##### DATA RECORDS

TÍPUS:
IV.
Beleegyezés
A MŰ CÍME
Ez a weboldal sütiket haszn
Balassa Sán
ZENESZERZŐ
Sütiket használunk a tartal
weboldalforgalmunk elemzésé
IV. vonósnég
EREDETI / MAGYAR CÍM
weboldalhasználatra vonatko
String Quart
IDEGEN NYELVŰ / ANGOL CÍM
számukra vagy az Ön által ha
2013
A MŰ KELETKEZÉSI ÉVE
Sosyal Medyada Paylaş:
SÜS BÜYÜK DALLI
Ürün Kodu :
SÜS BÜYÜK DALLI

##########
##### DATA RECORDS

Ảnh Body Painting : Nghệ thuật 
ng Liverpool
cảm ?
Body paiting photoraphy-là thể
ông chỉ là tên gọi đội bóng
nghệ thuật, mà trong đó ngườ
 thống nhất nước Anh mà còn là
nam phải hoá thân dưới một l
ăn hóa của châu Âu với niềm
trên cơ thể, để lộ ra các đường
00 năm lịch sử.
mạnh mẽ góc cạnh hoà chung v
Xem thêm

##########

YOUR INSTRUCTIONS. Copy the listing above verbatim from the line with "Ảnh Body Painting : Nghệ thuật" up to and including the line with "00 năm lịch sử.".

TASK OUTPUT.
Ảnh Body Painting : Nghệ thuật 
ng Liverpool
cảm ?
Body paiting photoraphy-là thể
ông chỉ là tên gọi đội bóng
nghệ thuật, mà trong đó ngườ
 thống nhất nước Anh mà còn là
nam phải hoá thân dưới một l
ăn hóa của châu Âu với niềm
trên cơ thể, để lộ ra các đường
00 năm lịch sử.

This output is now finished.